- Questions
#1 Copy word for word the part of the Commons speech starting with "Commons ChamberThe Secretary" and going on through "comment on it.".
#2 Decide whether each statement below agrees with the Commons speech, answering yes or no and quoting the deciding words: (a) The Secretary of State said he would not be present for the summing-up speeches. (b) The gathering before the Committee included four representatives of the big six. (c) The energy company executives gave evidence to the Energy and Climate Change Committee last week.
#3 Continue the Commons speech from where it stops.

- Page excerpt
• • • • • • •

(11 years, 1 month ago)
Commons ChamberThe Secretary of State apologised to the House at the beginning of his speech, saying that he would not be here for the summing-up speeches, and the House accepted that. I was rather disappointed, however, that he did not comply with the long-held convention of the House by staying in his place to hear the following speaker from the Opposition Benches. That was disappointing, to say the least, and I feel obliged to comment on it.
I was once told that if someone stands by the side of a river and watches the logs go down, like the tide of mankind, they will see them float back again if they stand there long enough. I was reminded of that when I watched the energy company executives giving evidence to the Energy and Climate Change Committee last week. That exotic gathering of four had in its midst three representatives of the big six. Their evidence mimicked the three wise monkeys. They saw no evil in the hiking of energy prices, they did not hear the universal condemnation of their greed, and they spoke in glowing terms of their care and compassion while British consumers are suffering charges that have been fabricated by their rigging of the market.

• • • • • • •

- Extracted data

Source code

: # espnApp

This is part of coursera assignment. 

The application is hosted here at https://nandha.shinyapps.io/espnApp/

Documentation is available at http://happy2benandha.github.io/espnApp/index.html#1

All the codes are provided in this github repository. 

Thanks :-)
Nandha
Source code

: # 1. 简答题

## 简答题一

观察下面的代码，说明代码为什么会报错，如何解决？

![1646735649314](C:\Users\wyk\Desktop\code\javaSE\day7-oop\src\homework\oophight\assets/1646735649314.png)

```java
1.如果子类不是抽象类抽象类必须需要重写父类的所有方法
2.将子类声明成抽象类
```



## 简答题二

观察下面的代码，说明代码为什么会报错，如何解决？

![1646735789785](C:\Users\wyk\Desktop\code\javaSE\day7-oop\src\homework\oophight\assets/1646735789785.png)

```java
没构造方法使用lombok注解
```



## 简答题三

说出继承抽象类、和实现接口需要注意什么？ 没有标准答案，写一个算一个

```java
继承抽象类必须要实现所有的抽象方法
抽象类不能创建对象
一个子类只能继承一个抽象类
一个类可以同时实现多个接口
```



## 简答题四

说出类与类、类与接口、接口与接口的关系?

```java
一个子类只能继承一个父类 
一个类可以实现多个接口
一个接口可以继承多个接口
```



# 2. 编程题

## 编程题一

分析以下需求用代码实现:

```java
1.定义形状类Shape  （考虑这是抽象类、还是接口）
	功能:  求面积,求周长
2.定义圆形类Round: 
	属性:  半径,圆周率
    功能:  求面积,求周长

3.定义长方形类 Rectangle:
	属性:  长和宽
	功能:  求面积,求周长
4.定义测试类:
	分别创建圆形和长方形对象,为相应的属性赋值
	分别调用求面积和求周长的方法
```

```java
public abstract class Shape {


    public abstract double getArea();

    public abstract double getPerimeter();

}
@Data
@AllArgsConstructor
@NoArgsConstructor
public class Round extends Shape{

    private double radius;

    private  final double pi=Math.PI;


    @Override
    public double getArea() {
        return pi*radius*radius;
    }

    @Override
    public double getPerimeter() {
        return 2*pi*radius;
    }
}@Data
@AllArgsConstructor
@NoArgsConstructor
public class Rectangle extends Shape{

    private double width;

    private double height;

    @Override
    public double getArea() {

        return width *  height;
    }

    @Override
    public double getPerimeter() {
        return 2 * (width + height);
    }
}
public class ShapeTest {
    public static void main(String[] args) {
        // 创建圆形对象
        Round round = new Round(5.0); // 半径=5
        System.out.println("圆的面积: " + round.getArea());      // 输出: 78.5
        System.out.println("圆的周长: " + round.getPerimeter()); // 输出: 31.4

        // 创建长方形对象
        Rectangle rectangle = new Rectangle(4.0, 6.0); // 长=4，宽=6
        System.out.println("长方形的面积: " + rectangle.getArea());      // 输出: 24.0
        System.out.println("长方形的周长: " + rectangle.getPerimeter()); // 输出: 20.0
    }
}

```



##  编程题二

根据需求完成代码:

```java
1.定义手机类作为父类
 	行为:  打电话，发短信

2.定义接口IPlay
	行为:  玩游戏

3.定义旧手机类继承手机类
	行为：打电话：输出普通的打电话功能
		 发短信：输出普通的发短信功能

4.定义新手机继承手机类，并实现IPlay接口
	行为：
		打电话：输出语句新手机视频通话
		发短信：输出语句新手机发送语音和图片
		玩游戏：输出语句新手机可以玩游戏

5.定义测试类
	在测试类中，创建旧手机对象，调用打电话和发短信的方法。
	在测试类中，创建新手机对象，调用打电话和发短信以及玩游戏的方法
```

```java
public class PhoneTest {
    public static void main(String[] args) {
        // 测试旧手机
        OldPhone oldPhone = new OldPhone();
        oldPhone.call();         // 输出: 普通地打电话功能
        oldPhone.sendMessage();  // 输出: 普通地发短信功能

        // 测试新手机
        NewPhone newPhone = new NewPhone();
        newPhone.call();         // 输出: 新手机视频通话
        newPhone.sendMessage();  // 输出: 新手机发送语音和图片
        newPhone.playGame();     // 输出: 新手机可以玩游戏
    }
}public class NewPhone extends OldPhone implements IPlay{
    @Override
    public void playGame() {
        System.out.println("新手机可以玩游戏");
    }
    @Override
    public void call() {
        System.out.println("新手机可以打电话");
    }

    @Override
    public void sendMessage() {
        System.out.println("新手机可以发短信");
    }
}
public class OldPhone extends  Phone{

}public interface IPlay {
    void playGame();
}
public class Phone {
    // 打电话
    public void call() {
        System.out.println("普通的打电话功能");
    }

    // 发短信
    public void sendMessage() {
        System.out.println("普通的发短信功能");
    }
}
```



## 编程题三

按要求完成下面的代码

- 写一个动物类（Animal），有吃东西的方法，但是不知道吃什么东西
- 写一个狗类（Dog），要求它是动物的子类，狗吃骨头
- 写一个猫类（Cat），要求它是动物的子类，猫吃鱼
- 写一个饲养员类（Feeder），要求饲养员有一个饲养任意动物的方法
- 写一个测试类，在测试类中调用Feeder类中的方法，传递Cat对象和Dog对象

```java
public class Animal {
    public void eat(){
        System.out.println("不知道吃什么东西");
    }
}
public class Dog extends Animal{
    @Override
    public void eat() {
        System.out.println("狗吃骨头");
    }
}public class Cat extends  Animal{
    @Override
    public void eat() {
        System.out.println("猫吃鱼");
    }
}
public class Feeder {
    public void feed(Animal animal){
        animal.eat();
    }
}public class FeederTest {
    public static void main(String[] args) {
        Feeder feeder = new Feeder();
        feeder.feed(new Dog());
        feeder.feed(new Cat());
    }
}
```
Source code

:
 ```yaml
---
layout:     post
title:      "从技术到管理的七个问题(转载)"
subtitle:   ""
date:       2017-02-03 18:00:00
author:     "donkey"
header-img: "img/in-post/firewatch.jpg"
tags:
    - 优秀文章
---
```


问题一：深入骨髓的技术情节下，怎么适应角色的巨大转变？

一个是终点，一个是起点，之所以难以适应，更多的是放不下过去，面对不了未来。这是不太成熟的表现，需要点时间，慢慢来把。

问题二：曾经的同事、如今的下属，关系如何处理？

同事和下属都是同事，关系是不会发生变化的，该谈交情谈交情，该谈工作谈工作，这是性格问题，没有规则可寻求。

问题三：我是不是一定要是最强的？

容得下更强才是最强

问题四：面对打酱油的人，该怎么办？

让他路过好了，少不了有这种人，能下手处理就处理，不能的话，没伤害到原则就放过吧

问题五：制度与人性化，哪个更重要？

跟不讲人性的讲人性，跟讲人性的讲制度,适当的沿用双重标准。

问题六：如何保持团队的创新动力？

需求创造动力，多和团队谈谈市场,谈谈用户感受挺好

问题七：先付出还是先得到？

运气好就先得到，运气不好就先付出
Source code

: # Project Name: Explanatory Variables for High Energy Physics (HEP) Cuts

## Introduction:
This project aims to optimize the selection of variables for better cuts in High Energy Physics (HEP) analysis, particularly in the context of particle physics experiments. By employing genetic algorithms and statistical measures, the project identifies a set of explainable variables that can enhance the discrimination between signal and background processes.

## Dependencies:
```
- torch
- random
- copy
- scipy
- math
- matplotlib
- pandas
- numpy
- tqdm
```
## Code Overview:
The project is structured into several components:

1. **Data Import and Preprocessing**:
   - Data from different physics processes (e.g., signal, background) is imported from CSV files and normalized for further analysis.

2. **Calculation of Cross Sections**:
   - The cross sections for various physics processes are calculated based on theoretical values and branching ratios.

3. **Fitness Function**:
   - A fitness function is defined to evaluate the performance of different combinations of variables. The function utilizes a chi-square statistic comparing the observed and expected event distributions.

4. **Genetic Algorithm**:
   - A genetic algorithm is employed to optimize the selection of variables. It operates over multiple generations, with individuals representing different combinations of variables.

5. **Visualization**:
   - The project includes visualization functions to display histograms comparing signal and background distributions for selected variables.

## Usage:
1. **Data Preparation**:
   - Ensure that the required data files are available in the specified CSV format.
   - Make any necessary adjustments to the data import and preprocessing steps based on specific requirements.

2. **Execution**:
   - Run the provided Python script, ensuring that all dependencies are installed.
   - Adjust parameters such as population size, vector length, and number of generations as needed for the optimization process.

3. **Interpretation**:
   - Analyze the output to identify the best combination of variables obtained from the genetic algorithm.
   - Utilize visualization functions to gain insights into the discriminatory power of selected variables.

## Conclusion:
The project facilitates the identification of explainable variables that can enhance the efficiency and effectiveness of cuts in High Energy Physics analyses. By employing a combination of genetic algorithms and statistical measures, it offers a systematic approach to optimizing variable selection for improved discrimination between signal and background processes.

• • • • • • •

- List of answers
#1
Commons ChamberThe Secretary of State apologised to the House at the beginning of his speech, saying that he would not be here for the summing-up speeches, and the House accepted that. I was rather disappointed, however, that he did not comply with the long-held convention of the House by staying in his place to hear the following speaker from the Opposition Benches. That was disappointing, to say the least, and I feel obliged to comment on it.

#2
(a) Yes: "saying that he would not be here for the summing-up speeches"
(b) No: "That exotic gathering of four had in its midst three representatives of the big six."
(c) Yes: "I watched the energy company executives giving evidence to the Energy and Climate Change Committee last week"

#3
I served on the Standing Committee of the Bill that privatised the electricity industry. I recall that the Secretary of State at the time was Mrs Thatcher’s favourite boy, Cecil Parkinson. He was followed by John Wakeham. I note that there is a private Member’s Bill relating to the legacy of Mrs Thatcher. Well, the things we are discussing today are her legacy. I remember another former Conservative Prime Minister, Harold Macmillan—by then the Earl of Stockton—accusing the Thatcher Government of selling the family silver. That is exactly what they did when they sold off the electricity, gas, coal and water industries, and we are in deep water today because of that legacy.
In my maiden speech, I recalled being a miner, and quoted Nye Bevan saying:
“This island is made mainly of coal and surrounded by fish. Only an organising genius could produce a shortage of coal and fish at the same time.”
The Tories, past and present, were and are such organising geniuses.
Is my hon. Friend and fellow former miner aware that it was announced on Tuesday that 48% of the UK’s energy is generated by coal?
Yes. Indeed, half the world’s energy is produced by coal.
We are an island people and, in my younger life when I was a miner, we were self-sufficient in energy. It is thanks to Government failures that we now have to go cap in hand to the Russians for gas, to the Chinese for coal—they are now buying up coal all over the world—and the French for nuclear-generated electricity.